Dataset entries
---
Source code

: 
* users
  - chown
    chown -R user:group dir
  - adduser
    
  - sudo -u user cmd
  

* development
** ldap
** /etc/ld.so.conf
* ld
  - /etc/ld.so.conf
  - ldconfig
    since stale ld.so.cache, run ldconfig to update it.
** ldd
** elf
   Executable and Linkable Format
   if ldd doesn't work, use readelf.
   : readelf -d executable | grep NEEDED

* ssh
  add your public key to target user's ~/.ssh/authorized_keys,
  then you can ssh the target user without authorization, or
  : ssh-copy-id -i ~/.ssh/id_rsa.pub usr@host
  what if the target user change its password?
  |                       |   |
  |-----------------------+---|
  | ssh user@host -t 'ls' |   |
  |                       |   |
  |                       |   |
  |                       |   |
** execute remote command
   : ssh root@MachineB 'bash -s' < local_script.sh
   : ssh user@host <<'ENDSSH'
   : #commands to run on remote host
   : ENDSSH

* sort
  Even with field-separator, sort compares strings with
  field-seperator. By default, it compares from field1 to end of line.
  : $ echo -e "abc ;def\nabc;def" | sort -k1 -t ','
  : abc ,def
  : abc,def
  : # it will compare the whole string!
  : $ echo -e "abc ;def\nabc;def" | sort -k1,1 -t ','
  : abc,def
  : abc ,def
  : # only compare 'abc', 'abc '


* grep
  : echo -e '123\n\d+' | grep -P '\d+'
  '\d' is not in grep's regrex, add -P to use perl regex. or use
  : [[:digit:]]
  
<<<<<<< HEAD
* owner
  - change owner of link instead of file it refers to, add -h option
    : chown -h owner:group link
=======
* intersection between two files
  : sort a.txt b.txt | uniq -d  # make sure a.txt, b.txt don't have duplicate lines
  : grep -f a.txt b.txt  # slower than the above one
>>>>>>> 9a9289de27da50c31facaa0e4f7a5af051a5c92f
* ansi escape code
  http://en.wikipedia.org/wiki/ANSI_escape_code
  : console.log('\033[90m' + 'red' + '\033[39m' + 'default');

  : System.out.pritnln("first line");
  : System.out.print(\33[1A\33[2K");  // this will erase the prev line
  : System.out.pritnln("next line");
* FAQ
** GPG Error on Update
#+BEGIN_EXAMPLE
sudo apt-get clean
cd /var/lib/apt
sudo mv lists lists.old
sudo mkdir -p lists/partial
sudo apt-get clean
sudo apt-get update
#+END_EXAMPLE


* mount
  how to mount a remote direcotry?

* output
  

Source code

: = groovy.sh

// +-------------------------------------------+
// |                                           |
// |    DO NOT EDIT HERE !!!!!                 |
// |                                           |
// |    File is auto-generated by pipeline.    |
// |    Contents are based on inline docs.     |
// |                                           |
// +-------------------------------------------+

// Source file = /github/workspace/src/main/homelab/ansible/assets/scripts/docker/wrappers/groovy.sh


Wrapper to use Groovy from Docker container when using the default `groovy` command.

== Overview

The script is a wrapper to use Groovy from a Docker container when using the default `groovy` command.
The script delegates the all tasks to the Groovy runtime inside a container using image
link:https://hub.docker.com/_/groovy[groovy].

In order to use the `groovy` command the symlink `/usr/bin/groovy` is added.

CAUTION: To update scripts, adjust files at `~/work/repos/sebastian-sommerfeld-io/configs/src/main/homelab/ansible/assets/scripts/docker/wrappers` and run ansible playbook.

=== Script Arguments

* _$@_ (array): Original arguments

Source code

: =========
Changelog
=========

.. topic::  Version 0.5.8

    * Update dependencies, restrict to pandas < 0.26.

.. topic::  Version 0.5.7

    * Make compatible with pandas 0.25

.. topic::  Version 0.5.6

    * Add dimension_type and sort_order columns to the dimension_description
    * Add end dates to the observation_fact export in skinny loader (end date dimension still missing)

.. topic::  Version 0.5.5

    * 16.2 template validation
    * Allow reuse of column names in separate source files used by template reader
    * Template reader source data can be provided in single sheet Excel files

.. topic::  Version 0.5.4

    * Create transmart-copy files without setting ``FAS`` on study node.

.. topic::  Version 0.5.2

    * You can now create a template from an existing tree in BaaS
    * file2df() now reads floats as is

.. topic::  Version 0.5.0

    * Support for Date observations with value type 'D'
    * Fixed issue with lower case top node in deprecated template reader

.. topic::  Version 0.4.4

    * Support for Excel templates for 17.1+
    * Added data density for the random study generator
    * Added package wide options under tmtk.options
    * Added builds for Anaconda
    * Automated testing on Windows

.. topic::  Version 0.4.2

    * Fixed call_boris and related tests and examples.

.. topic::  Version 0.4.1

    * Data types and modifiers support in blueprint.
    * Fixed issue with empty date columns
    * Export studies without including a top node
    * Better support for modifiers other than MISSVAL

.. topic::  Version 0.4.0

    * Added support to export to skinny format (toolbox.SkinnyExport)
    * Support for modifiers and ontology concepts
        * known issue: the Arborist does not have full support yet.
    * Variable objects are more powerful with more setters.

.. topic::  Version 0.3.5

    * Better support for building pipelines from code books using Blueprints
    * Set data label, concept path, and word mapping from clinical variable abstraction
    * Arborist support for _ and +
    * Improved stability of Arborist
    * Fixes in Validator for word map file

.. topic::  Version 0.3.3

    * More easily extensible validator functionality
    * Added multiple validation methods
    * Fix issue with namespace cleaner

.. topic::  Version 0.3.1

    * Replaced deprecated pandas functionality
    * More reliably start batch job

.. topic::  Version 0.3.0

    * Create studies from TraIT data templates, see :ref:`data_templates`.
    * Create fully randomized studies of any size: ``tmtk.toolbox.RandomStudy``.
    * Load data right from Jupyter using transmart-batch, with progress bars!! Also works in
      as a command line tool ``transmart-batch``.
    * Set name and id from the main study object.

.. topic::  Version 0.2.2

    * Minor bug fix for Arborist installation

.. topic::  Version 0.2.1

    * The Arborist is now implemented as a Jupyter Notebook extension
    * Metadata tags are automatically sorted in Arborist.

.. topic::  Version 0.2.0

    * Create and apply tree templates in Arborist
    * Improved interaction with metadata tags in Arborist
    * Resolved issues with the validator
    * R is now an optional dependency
---
## [EXERCISE OBJECTIVE]
Above are the records; retype every one exactly.

## [WRITTEN RESPONSE]
Source code

: 
* users
  - chown
    chown -R user:group dir
  - adduser
    
  - sudo -u user cmd
  

* development
** ldap
** /etc/ld.so.conf
* ld
  - /etc/ld.so.conf
  - ldconfig
    since stale ld.so.cache, run ldconfig to update it.
** ldd
** elf
   Executable and Linkable Format
   if ldd doesn't work, use readelf.
   : readelf -d executable | grep NEEDED

* ssh
  add your public key to target user's ~/.ssh/authorized_keys,
  then you can ssh the target user without authorization, or
  : ssh-copy-id -i ~/.ssh/id_rsa.pub usr@host
  what if the target user change its password?
  |                       |   |
  |-----------------------+---|
  | ssh user@host -t 'ls' |   |
  |                       |   |
  |                       |   |
  |                       |   |
** execute remote command
   : ssh root@MachineB 'bash -s' < local_script.sh
   : ssh user@host <<'ENDSSH'
   : #commands to run on remote host
   : ENDSSH

* sort
  Even with field-separator, sort compares strings with
  field-seperator. By default, it compares from field1 to end of line.
  : $ echo -e "abc ;def\nabc;def" | sort -k1 -t ','
  : abc ,def
  : abc,def
  : # it will compare the whole string!
  : $ echo -e "abc ;def\nabc;def" | sort -k1,1 -t ','
  : abc,def
  : abc ,def
  : # only compare 'abc', 'abc '


* grep
  : echo -e '123\n\d+' | grep -P '\d+'
  '\d' is not in grep's regrex, add -P to use perl regex. or use
  : [[:digit:]]
  
<<<<<<< HEAD
* owner
  - change owner of link instead of file it refers to, add -h option
    : chown -h owner:group link
=======
* intersection between two files
  : sort a.txt b.txt | uniq -d  # make sure a.txt, b.txt don't have duplicate lines
  : grep -f a.txt b.txt  # slower than the above one
>>>>>>> 9a9289de27da50c31facaa0e4f7a5af051a5c92f
* ansi escape code
  http://en.wikipedia.org/wiki/ANSI_escape_code
  : console.log('\033[90m' + 'red' + '\033[39m' + 'default');

  : System.out.pritnln("first line");
  : System.out.print(\33[1A\33[2K");  // this will erase the prev line
  : System.out.pritnln("next line");
* FAQ
** GPG Error on Update
#+BEGIN_EXAMPLE
sudo apt-get clean
cd /var/lib/apt
sudo mv lists lists.old
sudo mkdir -p lists/partial
sudo apt-get clean
sudo apt-get update
#+END_EXAMPLE


* mount
  how to mount a remote direcotry?

* output
  

Source code

: = groovy.sh

// +-------------------------------------------+
// |                                           |
// |    DO NOT EDIT HERE !!!!!                 |
// |                                           |
// |    File is auto-generated by pipeline.    |
// |    Contents are based on inline docs.     |
// |                                           |
// +-------------------------------------------+

// Source file = /github/workspace/src/main/homelab/ansible/assets/scripts/docker/wrappers/groovy.sh


Wrapper to use Groovy from Docker container when using the default `groovy` command.

== Overview

The script is a wrapper to use Groovy from a Docker container when using the default `groovy` command.
The script delegates the all tasks to the Groovy runtime inside a container using image
link:https://hub.docker.com/_/groovy[groovy].

In order to use the `groovy` command the symlink `/usr/bin/groovy` is added.

CAUTION: To update scripts, adjust files at `~/work/repos/sebastian-sommerfeld-io/configs/src/main/homelab/ansible/assets/scripts/docker/wrappers` and run ansible playbook.

=== Script Arguments

* _$@_ (array): Original arguments

Source code

: =========
Changelog
=========

.. topic::  Version 0.5.8

    * Update dependencies, restrict to pandas < 0.26.

.. topic::  Version 0.5.7

    * Make compatible with pandas 0.25

.. topic::  Version 0.5.6

    * Add dimension_type and sort_order columns to the dimension_description
    * Add end dates to the observation_fact export in skinny loader (end date dimension still missing)

.. topic::  Version 0.5.5

    * 16.2 template validation
    * Allow reuse of column names in separate source files used by template reader
    * Template reader source data can be provided in single sheet Excel files

.. topic::  Version 0.5.4

    * Create transmart-copy files without setting ``FAS`` on study node.

.. topic::  Version 0.5.2

    * You can now create a template from an existing tree in BaaS
    * file2df() now reads floats as is

.. topic::  Version 0.5.0

    * Support for Date observations with value type 'D'
    * Fixed issue with lower case top node in deprecated template reader

.. topic::  Version 0.4.4

    * Support for Excel templates for 17.1+
    * Added data density for the random study generator
    * Added package wide options under tmtk.options
    * Added builds for Anaconda
    * Automated testing on Windows

.. topic::  Version 0.4.2

    * Fixed call_boris and related tests and examples.

.. topic::  Version 0.4.1

    * Data types and modifiers support in blueprint.
    * Fixed issue with empty date columns
    * Export studies without including a top node
    * Better support for modifiers other than MISSVAL

.. topic::  Version 0.4.0

    * Added support to export to skinny format (toolbox.SkinnyExport)
    * Support for modifiers and ontology concepts
        * known issue: the Arborist does not have full support yet.
    * Variable objects are more powerful with more setters.

.. topic::  Version 0.3.5

    * Better support for building pipelines from code books using Blueprints
    * Set data label, concept path, and word mapping from clinical variable abstraction
    * Arborist support for _ and +
    * Improved stability of Arborist
    * Fixes in Validator for word map file

.. topic::  Version 0.3.3

    * More easily extensible validator functionality
    * Added multiple validation methods
    * Fix issue with namespace cleaner

.. topic::  Version 0.3.1

    * Replaced deprecated pandas functionality
    * More reliably start batch job

.. topic::  Version 0.3.0

    * Create studies from TraIT data templates, see :ref:`data_templates`.
    * Create fully randomized studies of any size: ``tmtk.toolbox.RandomStudy``.
    * Load data right from Jupyter using transmart-batch, with progress bars!! Also works in
      as a command line tool ``transmart-batch``.
    * Set name and id from the main study object.

.. topic::  Version 0.2.2

    * Minor bug fix for Arborist installation

.. topic::  Version 0.2.1

    * The Arborist is now implemented as a Jupyter Notebook extension
    * Metadata tags are automatically sorted in Arborist.

.. topic::  Version 0.2.0

    * Create and apply tree templates in Arborist
    * Improved interaction with metadata tags in Arborist
    * Resolved issues with the validator
    * R is now an optional dependency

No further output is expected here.